Anthropic's cache API uses the cache_control parameter. You set it on a content block, and the server caches up to that point for subsequent requests.

For my workflow: fixed rules and Brand A are marked cacheable. Brand B and the turn content are not.

The first request takes the full hit — we're building the cache. Subsequent requests (same Brand A, different Brand B) hit the cache and get discounted pricing on the cached portion.

The gotcha: cache invalidation

Caches have TTLs. Anthropic's cache persists for 5 minutes. OpenAI's lasts longer but with some restrictions. If your usage is spiky — lots of generations in a short burst, then nothing for an hour — you'll fall off the cache regularly.

For steady workloads, this is fine. For bursty workloads, you may want to warm the cache with low-cost requests to keep it alive.

The gotcha: cache keys

The cache is keyed by the exact prompt content. If you tweak the Brand A block even slightly — adding a single word, fixing a typo — the cache invalidates and you pay full price until the new version is cached.
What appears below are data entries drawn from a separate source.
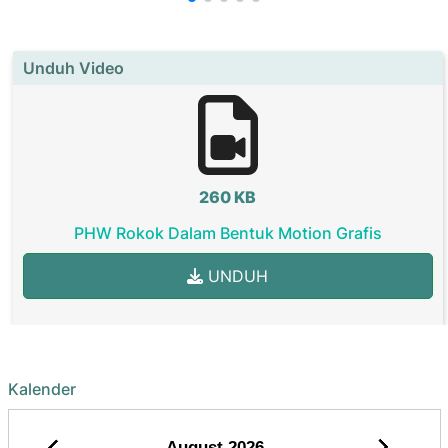
Unduh Video
260 KB
PHW Rokok Dalam Bentuk Motion Grafis
UNDUH
Kalender
August
2026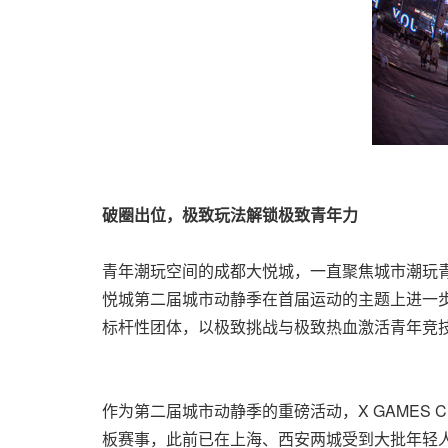
破圈出位，极致玩法解锁极致青年力
青年潮玩空间的成都大悦城，一直聚焦城市潮玩
悦城第二届城市动静季在首届运动的主题上进一步
标杆性团体，以极致挑战与极致热血激活青年竞
作为第二届城市动静季的重磅活动，X GAMES
C
板赛事，此前已在上海、西安两城受到大批年轻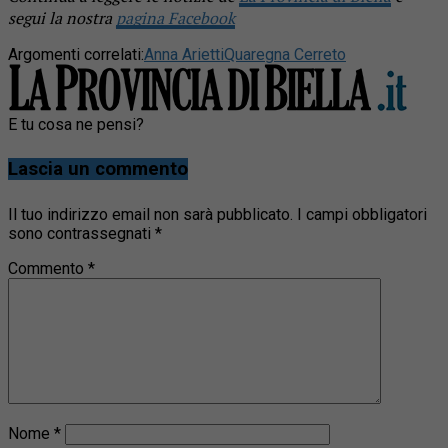
segui la nostra
pagina Facebook
Argomenti correlati:
Anna Arietti
Quaregna Cerreto
E tu cosa ne pensi?
Lascia un commento
Il tuo indirizzo email non sarà pubblicato.
I campi obbligatori
sono contrassegnati
*
Commento
*
Nome
*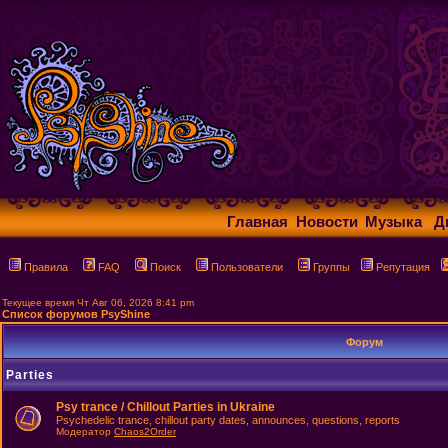
Главная
Новости
Музыка
Д
Правила
FAQ
Поиск
Пользователи
Группы
Репутация
Текущее время Чт Авг 06, 2026 8:41 pm
Список форумов PsyShine
Форум
Parties
Psy trance / Chillout Parties in Ukraine
Psychedelic trance, chillout party dates, announces, questions, reports
Модератор
Chaos2Order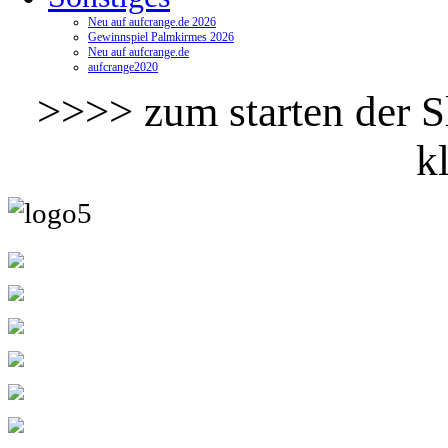
Neu auf aufcrange.de 2026
Gewinnspiel Palmkirmes 2026
Neu auf aufcrange.de
aufcrange2020
>>>> zum starten der Sl
k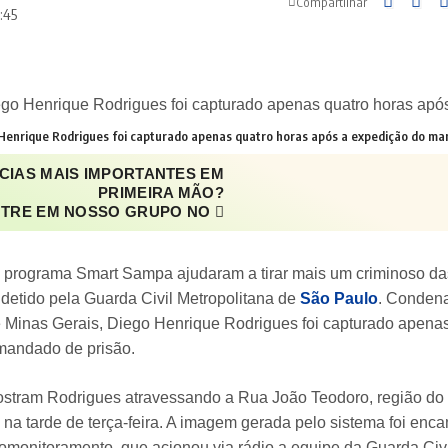
Compartilhar
:45
 Henrique Rodrigues foi capturado apenas quatro horas após a expedição do ma
CIAS MAIS IMPORTANTES EM
PRIMEIRA MÃO?
TRE EM NOSSO GRUPO NO
programa Smart Sampa ajudaram a tirar mais um criminoso das 
 detido pela Guarda Civil Metropolitana de
São Paulo
. Condena
e Minas Gerais, Diego Henrique Rodrigues foi capturado apenas
mandado de prisão.
tram Rodrigues atravessando a Rua João Teodoro, região do Br
 na tarde de terça-feira. A imagem gerada pelo sistema foi en
eomonitoramento, que acionou via rádio a equipe da Guarda Ci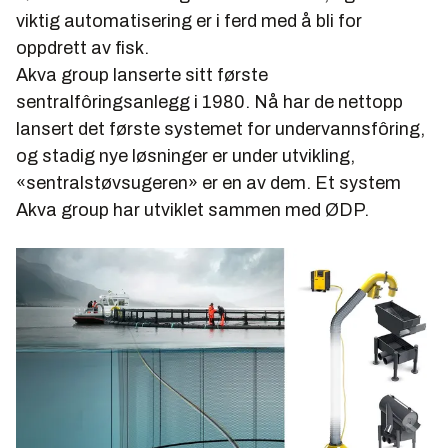
viktig automatisering er i ferd med å bli for
oppdrett av fisk.
Akva group lanserte sitt første
sentralfôringsanlegg i 1980. Nå har de nettopp
lansert det første systemet for undervannsfôring,
og stadig nye løsninger er under utvikling,
«sentralstøvsugeren» er en av dem. Et system
Akva group har utviklet sammen med ØDP.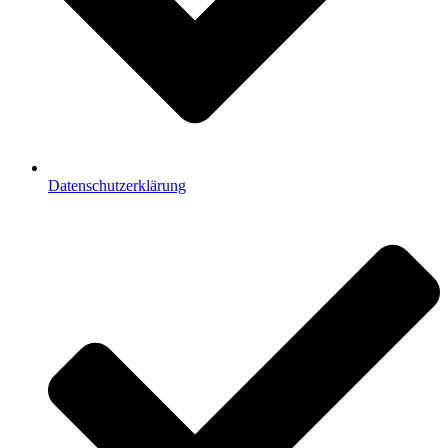
Datenschutzerklärung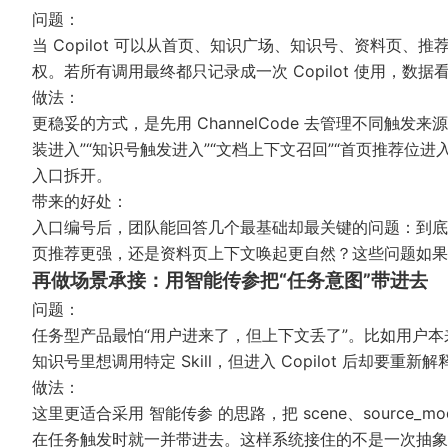
问题：
当 Copilot 可以从首页、知识广场、知识号、资料页、
权。若所有调用最终都只记录成一次 Copilot 使用，数
做法：
更稳妥的方式，是先用
ChannelCode
去管理不同触发来源。
装进入”“知识号触发进入”“文档上下文召回”“首页推荐位
入口拆开。
带来的好处：
入口编号后，团队能回答几个最基础却最关键的问题：到底
页推荐更强，还是资料页上下文唤起更自然？这些问题如果
再做场景承接：用智能传参把“任务意图”带进去
问题：
任务型产品最怕“用户进来了，但上下文丢了”。比如用户
知识号里想调用特定 Skill，但进入 Copilot 后却
做法：
这里更适合采用
智能传参
的思路，把 scene、source_modu
在任务触发时就一并带进去。这样系统接住的不是一次抽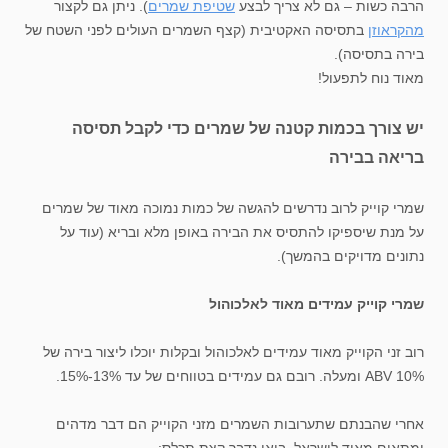
הרבה כשות – גם לא צריך לבצע
שטיפת שמרים
). ניתן גם לקצור
מהקראוזן
בתסיסה האקטיבית (קצף השמרים העולים לפני השטח של
בירה בתסיסה).
מאוד נוח לתפעול!
יש צורך בכמות קטנה של שמרים כדי לקבל תסיסה
בריאה בבירה
שמרי קוייק לרוב נדרשים להגשה של כמות נמוכה מאוד של שמרים
על מנת שיספיקו להתסיס את הבירה באופן מלא ובריא (עוד על
נתונים מדויקים בהמשך).
שמרי קוייק עמידים מאוד לאלכוהול
רוב זני הקוייק מאוד עמידים לאלכוהול ובקלות יוכלו ליצור בירה של
10% ABV ומעלה. רובם גם עמידים בטווחים של עד 13%-15%.
אחרי שהבנתם שתערובות השמרים מזני הקוייק הם דבר מדהים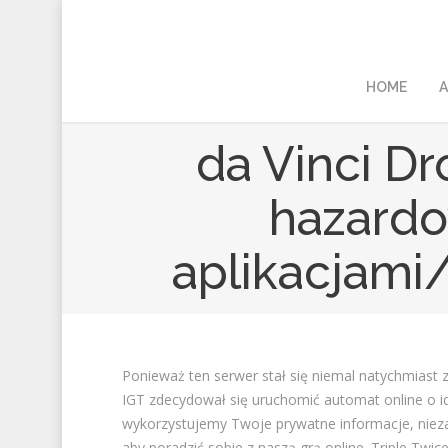
HOME
A
‎‎da Vinci 
hazardo
aplikacjami/
Ponieważ ten serwer stał się niemal natychmiast 
IGT zdecydował się uruchomić automat online o id
wykorzystujemy Twoje prywatne informacje, nieza
aby poradzić sobie z naszą grą online. Triple Twi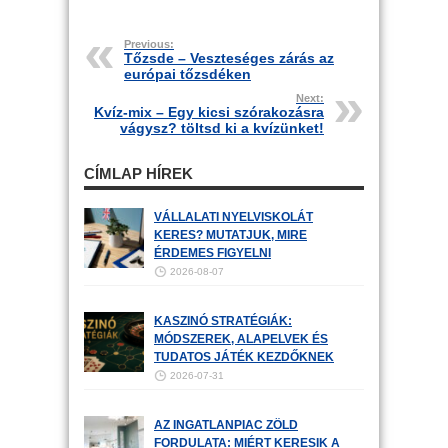
Previous:
Tőzsde – Veszteséges zárás az
európai tőzsdéken
Next:
Kvíz-mix – Egy kicsi szórakozásra
vágysz? töltsd ki a kvízünket!
CÍMLAP HÍREK
VÁLLALATI NYELVISKOLÁT
KERES? MUTATJUK, MIRE
ÉRDEMES FIGYELNI
2026-08-07
KASZINÓ STRATÉGIÁK:
MÓDSZEREK, ALAPELVEK ÉS
TUDATOS JÁTÉK KEZDŐKNEK
2026-07-31
AZ INGATLANPIAC ZÖLD
FORDULATA: MIÉRT KERESIK A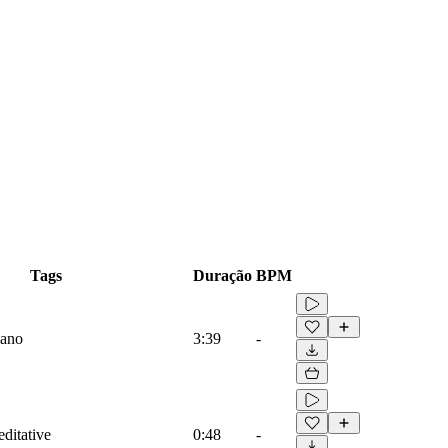
Tags
Duração
BPM
iano
3:39
-
ditative
0:48
-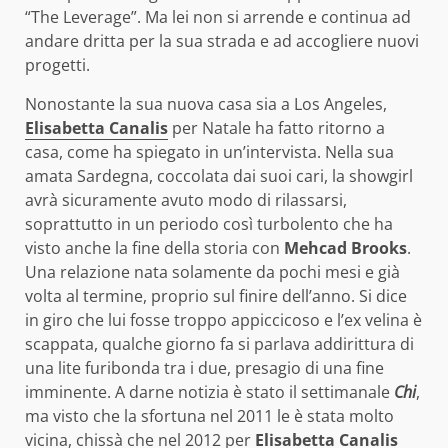
“The Leverage”. Ma lei non si arrende e continua ad
andare dritta per la sua strada e ad accogliere nuovi
progetti.
Nonostante la sua nuova casa sia a Los Angeles,
Elisabetta Canalis
per Natale ha fatto ritorno a
casa, come ha spiegato in un’intervista. Nella sua
amata Sardegna, coccolata dai suoi cari, la showgirl
avrà sicuramente avuto modo di rilassarsi,
soprattutto in un periodo così turbolento che ha
visto anche la fine della storia con
Mehcad Brooks
.
Una relazione nata solamente da pochi mesi e già
volta al termine, proprio sul finire dell’anno. Si dice
in giro che lui fosse troppo appiccicoso e l’ex velina è
scappata, qualche giorno fa si parlava addirittura di
una lite furibonda tra i due, presagio di una fine
imminente. A darne notizia è stato il settimanale
Chi
,
ma visto che la sfortuna nel 2011 le è stata molto
vicina, chissà che nel 2012 per
Elisabetta Canalis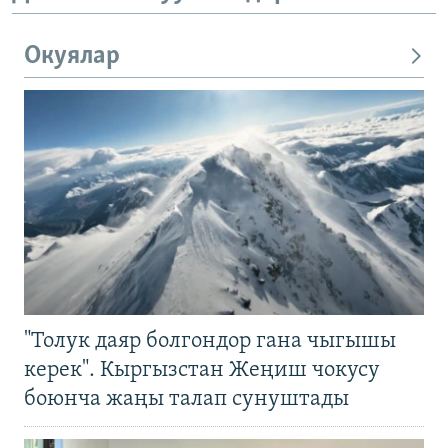
Окуялар
"Толук даяр болгондор гана чыгышы
керек". Кыргызстан Жеңиш чокусу
боюнча жаңы талап сунуштады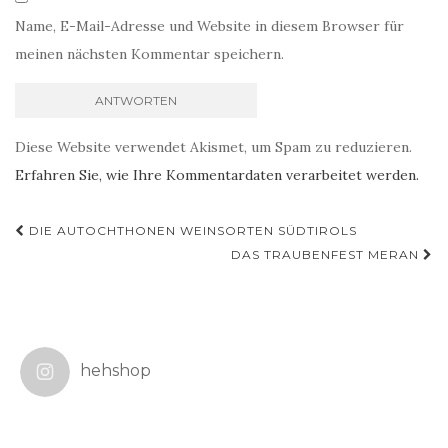
Name, E-Mail-Adresse und Website in diesem Browser für
meinen nächsten Kommentar speichern.
Diese Website verwendet Akismet, um Spam zu reduzieren.
Erfahren Sie, wie Ihre Kommentardaten verarbeitet werden.
Beitragsnavigation
DIE AUTOCHTHONEN WEINSORTEN SÜDTIROLS
DAS TRAUBENFEST MERAN
hehshop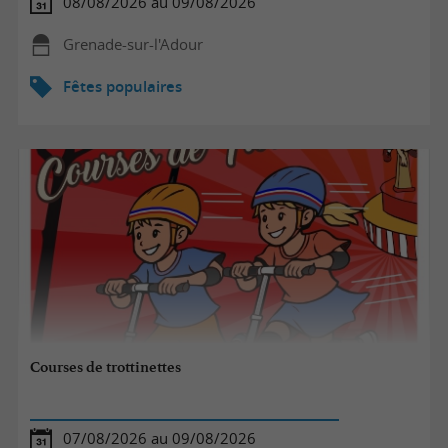
08/08/2026 au 09/08/2026
Grenade-sur-l'Adour
Fêtes populaires
Courses de trottinettes
07/08/2026 au 09/08/2026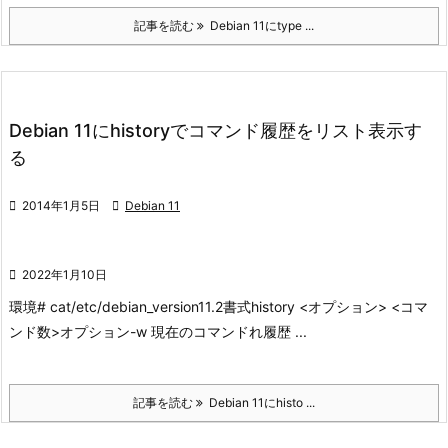
記事を読む
Debian 11にtype ...
Debian 11にhistoryでコマンド履歴をリスト表示す
る

2014年1月5日

Debian 11

2022年1月10日
環境
# cat/etc/debian_version
11.2
書式
history <オプション> <コマ
ンド数>
オプション
-w 現在のコマンドれ履歴 ...
記事を読む
Debian 11にhisto ...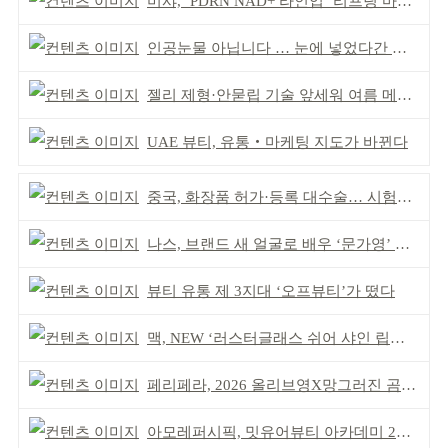
미샤, ‘PDRN NAD+ 라인업 ‘리프팅 마스크’ 출시
인공눈물 아닙니다 … 눈에 넣었다간 각막 손상
젤리 제형·안묻립 기술 앞세워 여름 메이크업 시장 공략
UAE 뷰티, 유통‧마케팅 지도가 바뀐다
중국, 화장품 허가·등록 대수술… 시험자료 공용 허용
나스, 브랜드 새 얼굴로 배우 ‘문가영’ 발탁
뷰티 유통 제 3지대 ‘오프뷰티’가 떴다
맥, NEW ‘러스터글래스 쉬어 샤인 립스틱’ 출시
페리페라, 2026 올리브영X망그러진 곰 콜라보
아모레퍼시픽, 밋유어뷰티 아카데미 2기 발대식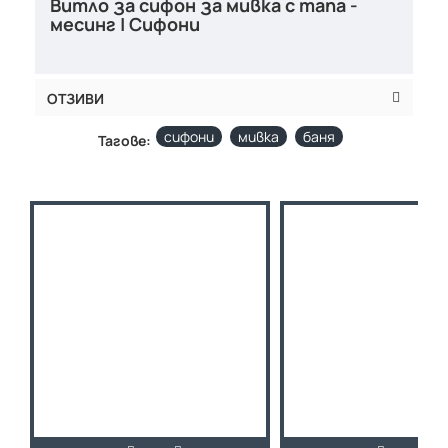
Витло за сифон за мивка с тапа -
месинг | Сифони
ОТЗИВИ
сифони
мивка
баня
Тагове: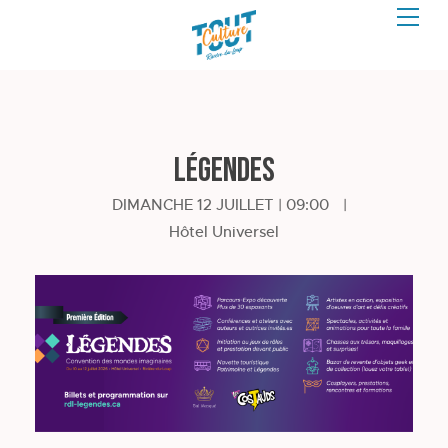
LÉGENDES
DIMANCHE 12 JUILLET | 09:00
|
Hôtel Universel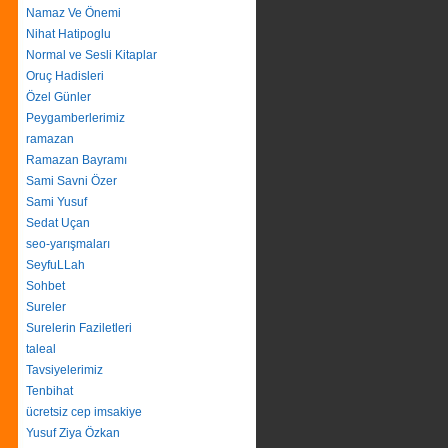
Namaz Ve Önemi
Nihat Hatipoglu
Normal ve Sesli Kitaplar
Oruç Hadisleri
Özel Günler
Peygamberlerimiz
ramazan
Ramazan Bayramı
Sami Savni Özer
Sami Yusuf
Sedat Uçan
seo-yarışmaları
SeyfuLLah
Sohbet
Sureler
Surelerin Faziletleri
taleal
Tavsiyelerimiz
Tenbihat
ücretsiz cep imsakiye
Yusuf Ziya Özkan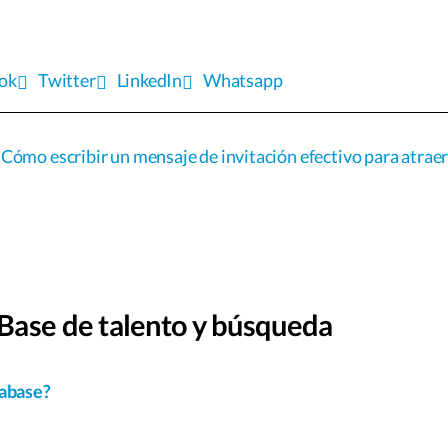
ok
Twitter
LinkedIn
Whatsapp
Cómo escribir un mensaje de invitación efectivo para atrae
Base de talento y búsqueda
tabase?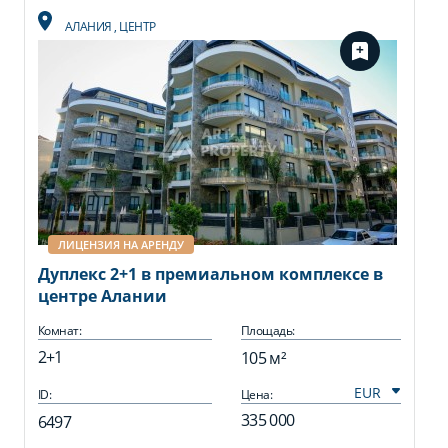
АЛАНИЯ
,
ЦЕНТР
ЛИЦЕНЗИЯ НА АРЕНДУ
Дуплекс 2+1 в премиальном комплексе в
центре Алании
Комнат:
Площадь:
2+1
105 м²
ID:
Цена:
335 000
6497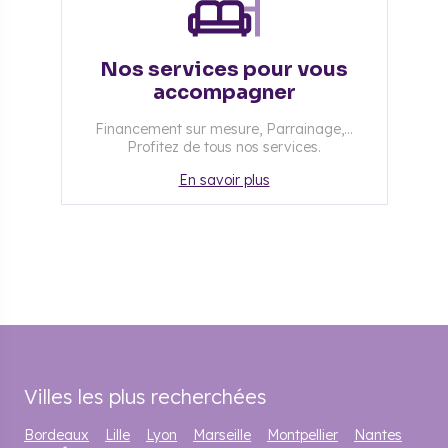
Nos services pour vous
accompagner
Financement sur mesure, Parrainage,...
Profitez de tous nos services.
En savoir plus
Villes les plus recherchées
Bordeaux
Lille
Lyon
Marseille
Montpellier
Nantes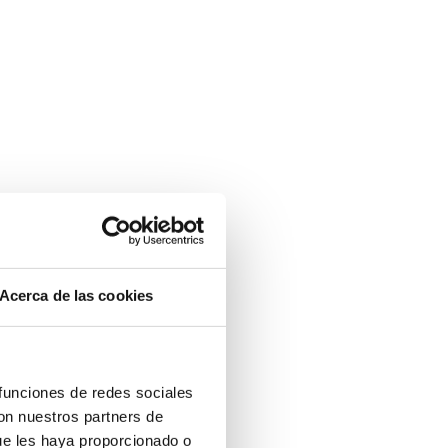
Acerca de las cookies
 funciones de redes sociales
con nuestros partners de
ue les haya proporcionado o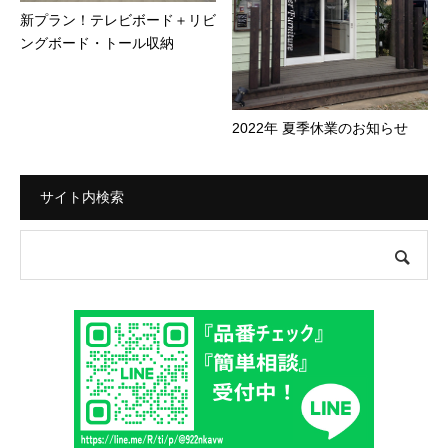
新プラン！テレビボード＋リビ
ングボード・トール収納
2022年 夏季休業のお知らせ
サイト内検索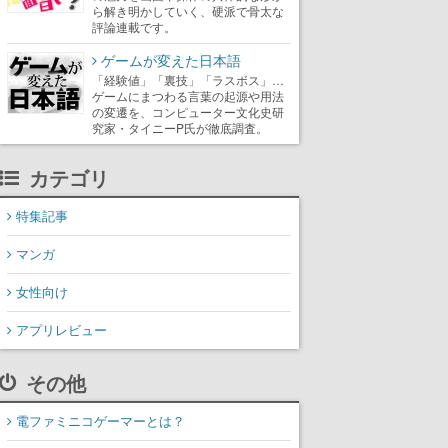
ら解き明かしていく、硬派で骨太な
評論連載です。
ゲームが変えた日本語
「経験値」「裏技」「ラスボス」…
ゲームにまつわる言葉の起源や用法
の変遷を、コンピューター文化史研
究家・タイニーP氏が徹底調査。
カテゴリ
特集記事
マンガ
女性向け
アプリレビュー
その他
電ファミニコゲーマーとは？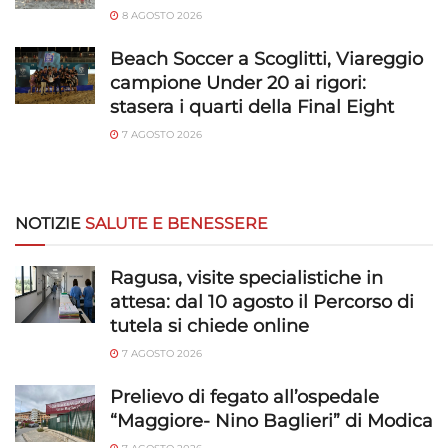
8 AGOSTO 2026
Beach Soccer a Scoglitti, Viareggio
campione Under 20 ai rigori:
stasera i quarti della Final Eight
7 AGOSTO 2026
NOTIZIE
SALUTE E BENESSERE
Ragusa, visite specialistiche in
attesa: dal 10 agosto il Percorso di
tutela si chiede online
7 AGOSTO 2026
Prelievo di fegato all’ospedale
“Maggiore- Nino Baglieri” di Modica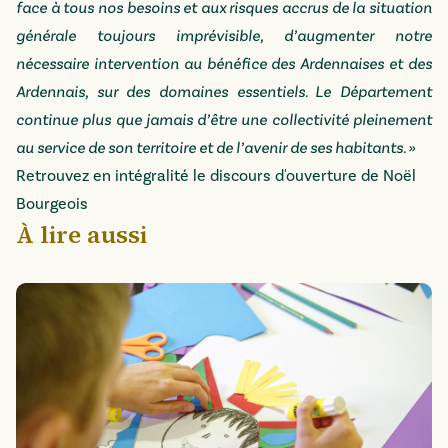
face à tous nos besoins et aux risques accrus de la situation
générale toujours imprévisible, d’augmenter notre
nécessaire intervention au bénéfice des Ardennaises et des
Ardennais, sur des domaines essentiels. Le Département
continue plus que jamais d’être une collectivité pleinement
au service de son territoire et de l’avenir de ses habitants. »
Retrouvez en intégralité le discours d'ouverture de Noël
Bourgeois
À lire aussi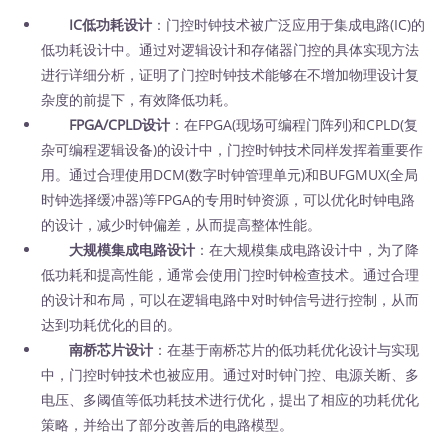
IC低功耗设计
：门控时钟技术被广泛应用于集成电路(IC)的
低功耗设计中。通过对逻辑设计和存储器门控的具体实现方法
进行详细分析，证明了门控时钟技术能够在不增加物理设计复
杂度的前提下，有效降低功耗。
FPGA/CPLD设计
：在FPGA(现场可编程门阵列)和CPLD(复
杂可编程逻辑设备)的设计中，门控时钟技术同样发挥着重要作
用。通过合理使用DCM(数字时钟管理单元)和BUFGMUX(全局
时钟选择缓冲器)等FPGA的专用时钟资源，可以优化时钟电路
的设计，减少时钟偏差，从而提高整体性能。
大规模集成电路设计
：在大规模集成电路设计中，为了降
低功耗和提高性能，通常会使用门控时钟检查技术。通过合理
的设计和布局，可以在逻辑电路中对时钟信号进行控制，从而
达到功耗优化的目的。
南桥芯片设计
：在基于南桥芯片的低功耗优化设计与实现
中，门控时钟技术也被应用。通过对时钟门控、电源关断、多
电压、多阈值等低功耗技术进行优化，提出了相应的功耗优化
策略，并给出了部分改善后的电路模型。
This means you should version your brand blocks. Once a block is in production, don't edit it casually. Any edit is a cache-bust.

For significant changes (adding new rules, fixing errors), accept the cache-bust. For cosmetic changes (fixing a comma), batch them until you have enough changes to justify the invalidation.

The savings at scale

For a pipeline running 1000 generations a day, with 2000-token briefs where 70% is cacheable:

Without caching: 2,000,000 tokens/day at full input price.
With caching: 600,000 tokens/day at full price, 1,400,000 tokens/day at 10% price.

At Anthropic's current input token price, that's roughly a 60% cost reduction on the input side. For a month's operation, this is hundreds of dollars. For a year, thousands. Real money that compounds.

The takeaway

If your AI workload reuses the same prompt prefix across generations — character blocks, system rules, format specs — use prompt caching. The engineering is minimal (one API parameter). The savings are significant.

Most teams ignore caching because they're early in usage and the savings don't matter yet. That's a mistake. Set up caching before it matters, so when you hit scale, your cost curve is already under control.

Cost engineering compounds. Pay attention to it early.